O mundo também viu o abraço apertado do seu "amigo verdadeiro" Narendra Modi, o premiê indiano, que tem quase tantos seguidores no Twitter quanto o senhor. O senhor não conseguiu acertar com ele as disputas comerciais entre os EUA e a Índia, mas pelo menos reconheceu Nova Déli como parceiro confiável, sobretudo na luta contra o terrorismo islâmico. No processo, ignorou o fato de que seu amigo Modi e os adeptos dele são responsáveis por incitar o nacionalismo hindu na Índia.

Porém, o mais interessante é como o senhor se posicionou em suas negociações com a China. Durante a campanha presidencial, o senhor esbravejou contra as práticas comerciais desleais de Pequim, jurando dar-lhes fim, reduzir o gigantesco déficit comercial dos EUA, sustar a manipulação monetária chinesa, impor taxas punitivas e, se necessário, boicotar produtos chineses. "America First!"
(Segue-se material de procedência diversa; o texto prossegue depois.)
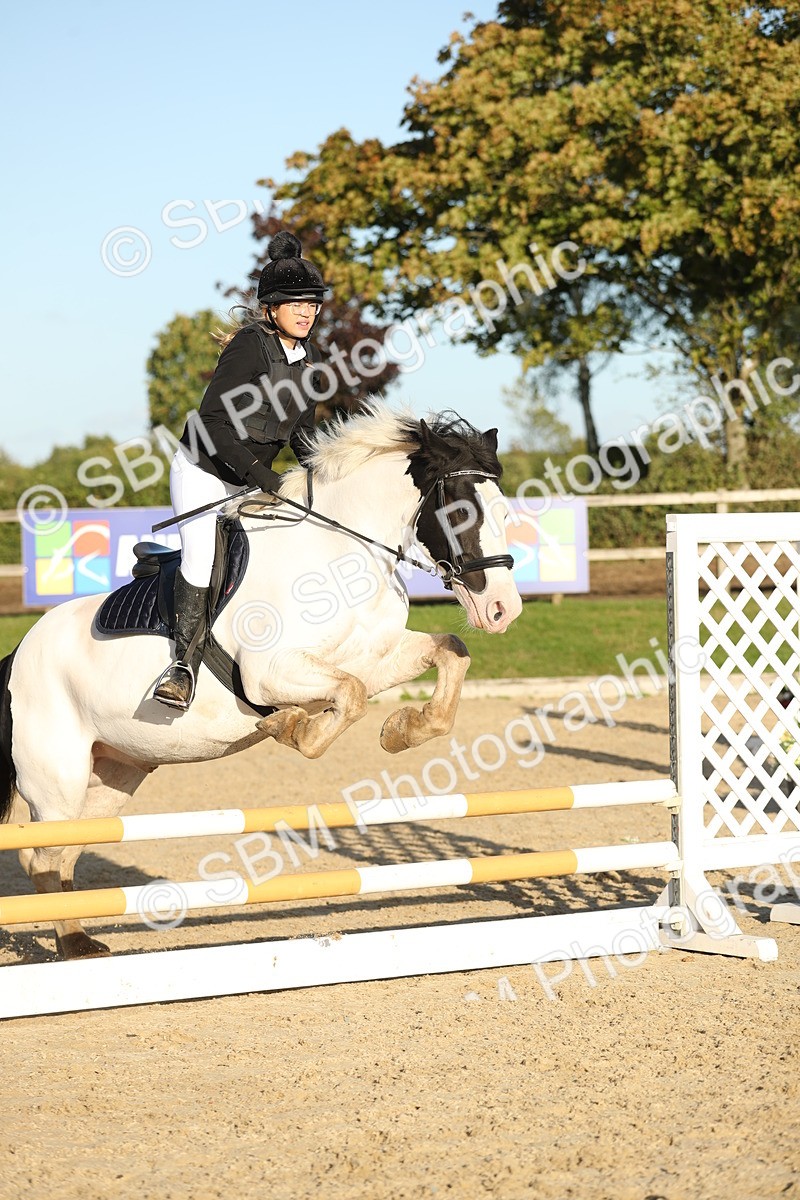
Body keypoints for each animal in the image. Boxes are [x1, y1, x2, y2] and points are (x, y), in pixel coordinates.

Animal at [0, 403, 522, 959]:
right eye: (462, 513)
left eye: (505, 514)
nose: (503, 610)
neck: (340, 554)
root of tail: (19, 653)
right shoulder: (270, 674)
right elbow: (350, 697)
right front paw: (293, 728)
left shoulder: (375, 658)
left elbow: (449, 654)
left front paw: (403, 730)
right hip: (57, 780)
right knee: (41, 858)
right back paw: (74, 945)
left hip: (111, 778)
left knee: (63, 855)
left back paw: (79, 941)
Durante a visita à China, porém, o senhor deu para trás, como sempre, e as suas tímidas críticas foram ignoradas: começou como águia e acabou como pato. O máximo que conseguiu, foi louvar um brilhante futuro para os dois países e fechar novos acordos comerciais. Não era de espantar: afinal, o senhor estava diante do homem mais poderoso do mundo, o presidente da China Xi Jinping.

Desde que assegurou o segundo mandato como líder chinês, no congresso do Partido Comunista de outubro último, ele dispõe de poder político irrestrito no país. Com a iniciativa "One Belt, One Road", Xi apresentou uma visão que beneficiará a China e diversos outros países asiáticos.

Desse modo, Xi pretende expandir a influência e a posição de seu país como potência inigualável na Ásia, nas próximas décadas. A China planeja em longo prazo; o senhor parece só estar interessado em brincar com seu joystick do Twitter.

O sistema chinês de Estado unipartidário, turbocapitalismo governamental e controle absoluto não é desejável, em absoluto. Mas pelo menos Pequim, ao contrário de Washington, provou ser um parceiro confiável. Do ponto de vista das nações asiáticas, 2017 marca nitidamente o declínio dos Estados Unidos como primeira potência do mundo, e a irrefreável ascensão da China como superpotência global.

Com suas políticas desastrosas, o senhor perdeu credibilidade e incontáveis oportunidades de configurar positivamente os eventos geopolíticos. Portanto, Mr.Trump, 2017 não foi um ano nada bom, nem para o senhor, nem para a Ásia.